** Opening Supplied passage block **

American plant pathologist

Erwin Frink Smith (January 21, 1854 – April 6, 1927) was an American plant pathologist with the United States Department of Agriculture. He played a major role in demonstrating that bacteria could cause plant disease.

==Life and career==
Smith was born in Gilbert Mills, near Fulton, New York, to Rancellor King Smith and Louisa Frink Smith. In 1870 he moved with his family to an 80-acre farm, which eventually included an apple orchard, in Clinton County, Michigan. The Smith family eventually moved to North Plains Township, Michigan. Smith was finally able to attend Ionia High School, starting in 1876, when he was 22 years old.

Smith was largely self-taught in botany, bacteriology, and languages, reading widely in French, German and Italian. In 1881, while still in high school, he co-authored a book on the flora of Michigan titled Cataloque of the Phaenogamous and Vascular Cryptogamous Plants of Michigan with Charles F. Wheeler. Charles Fay Wheeler (1842–1910) was a pharmacist and amateur botanist in Ionia, Michigan. He tutored Smith in botany and French when Smith was in high school.

** Closing Supplied passage block **
** Opening Raw data block **

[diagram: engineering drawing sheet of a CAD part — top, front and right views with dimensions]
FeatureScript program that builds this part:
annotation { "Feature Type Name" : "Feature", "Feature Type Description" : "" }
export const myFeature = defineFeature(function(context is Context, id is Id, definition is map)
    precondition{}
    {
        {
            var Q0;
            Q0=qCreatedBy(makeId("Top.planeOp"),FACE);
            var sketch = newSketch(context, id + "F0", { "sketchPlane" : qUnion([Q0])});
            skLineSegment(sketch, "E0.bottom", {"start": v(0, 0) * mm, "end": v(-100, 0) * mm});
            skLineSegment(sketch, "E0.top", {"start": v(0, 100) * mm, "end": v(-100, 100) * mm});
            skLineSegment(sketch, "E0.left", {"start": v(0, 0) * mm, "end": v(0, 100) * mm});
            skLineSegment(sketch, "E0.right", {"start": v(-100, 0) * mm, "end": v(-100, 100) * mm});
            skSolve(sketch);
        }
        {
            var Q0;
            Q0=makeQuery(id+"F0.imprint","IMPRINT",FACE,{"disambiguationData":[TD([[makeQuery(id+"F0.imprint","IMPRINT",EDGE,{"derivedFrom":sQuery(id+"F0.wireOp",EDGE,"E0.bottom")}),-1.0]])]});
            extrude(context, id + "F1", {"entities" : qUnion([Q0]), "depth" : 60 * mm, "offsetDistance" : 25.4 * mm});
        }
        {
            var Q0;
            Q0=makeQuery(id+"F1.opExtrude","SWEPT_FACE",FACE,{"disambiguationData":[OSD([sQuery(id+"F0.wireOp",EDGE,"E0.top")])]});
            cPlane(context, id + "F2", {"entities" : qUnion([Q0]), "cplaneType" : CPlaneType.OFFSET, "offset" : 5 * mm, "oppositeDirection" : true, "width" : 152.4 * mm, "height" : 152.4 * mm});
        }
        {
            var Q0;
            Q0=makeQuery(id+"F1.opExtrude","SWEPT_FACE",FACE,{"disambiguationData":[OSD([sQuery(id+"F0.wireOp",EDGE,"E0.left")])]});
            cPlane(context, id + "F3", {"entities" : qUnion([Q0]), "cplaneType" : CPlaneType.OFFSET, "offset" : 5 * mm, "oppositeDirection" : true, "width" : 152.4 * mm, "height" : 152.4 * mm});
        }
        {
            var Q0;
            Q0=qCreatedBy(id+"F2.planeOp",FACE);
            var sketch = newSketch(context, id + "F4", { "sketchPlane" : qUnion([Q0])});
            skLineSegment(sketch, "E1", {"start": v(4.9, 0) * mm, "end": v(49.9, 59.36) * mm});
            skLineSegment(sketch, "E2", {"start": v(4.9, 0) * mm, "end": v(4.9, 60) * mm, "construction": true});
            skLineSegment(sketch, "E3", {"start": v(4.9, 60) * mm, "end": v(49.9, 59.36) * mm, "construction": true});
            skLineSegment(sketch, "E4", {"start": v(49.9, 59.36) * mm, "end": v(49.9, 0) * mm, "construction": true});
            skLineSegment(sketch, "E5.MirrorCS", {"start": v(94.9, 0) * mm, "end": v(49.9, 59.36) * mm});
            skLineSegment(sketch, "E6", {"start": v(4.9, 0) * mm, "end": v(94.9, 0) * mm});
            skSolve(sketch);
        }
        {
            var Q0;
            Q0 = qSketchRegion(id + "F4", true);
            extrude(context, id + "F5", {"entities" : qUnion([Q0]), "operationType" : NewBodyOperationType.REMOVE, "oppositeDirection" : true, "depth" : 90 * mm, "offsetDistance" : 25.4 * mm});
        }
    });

** Closing Raw data block **

Continue the biography of Erwin Frink Smith, the plant pathologist, from its last sentence.

Response to this exercise =
Smith was next employed by the State Board of Health of Lansing, Michigan, while also studying intermittently at Michigan Agricultural College. In 1885 Smith published a book on water sanitation. Smith was accepted to the University of Michigan in 1885 and passed examinations for most of the coursework soon after acceptance, which allowed him to earn his bachelor's degree in biology in 1886 after only one year at the university.

On September 20, 1886, Smith took a position in the Mycological Section of the Division of Botany of the US Department of Agriculture, assisting Frank Lamson-Scribner. He mapped the occurrence of potato rot in the United States for 1885, and of Plasmopara viticola for 1886, but spent most of his early career (1887–1892) studying the plant diseases peach yellows (1886–1892) and peach rosette (1888–1891). He earned his doctorate from Michigan in 1889 for his work on peach yellows.

In 1892, Smith began working on bacterial diseases in plants, starting with bacterial wilt in gourds (Cucurbitaceae). Throughout his career, Smith pursued the hypothesis that bacteria were significant causes of plant disease, painstaking describing more than 100 bacterial diseases of plants. Resistance to the idea of a bacterial basis, which Smith debated with German scientist Alfred Fischer in the 1890s, eventually gave way. Smith published his exhaustive work Bacteria in Relation to Plant Diseases in three volumes in 1905, 1911, and 1914. Further work was published in his textbook Bacterial Diseases of Plants (1920).

Smith was elected to the United States National Academy of Sciences in 1913, the American Academy of Arts and Sciences in 1914, and the American Philosophical Society in 1916.

Dutch American botanical explorer Frank Nicholas Meyer worked for Smith in 1901, upon his arrival in the United States.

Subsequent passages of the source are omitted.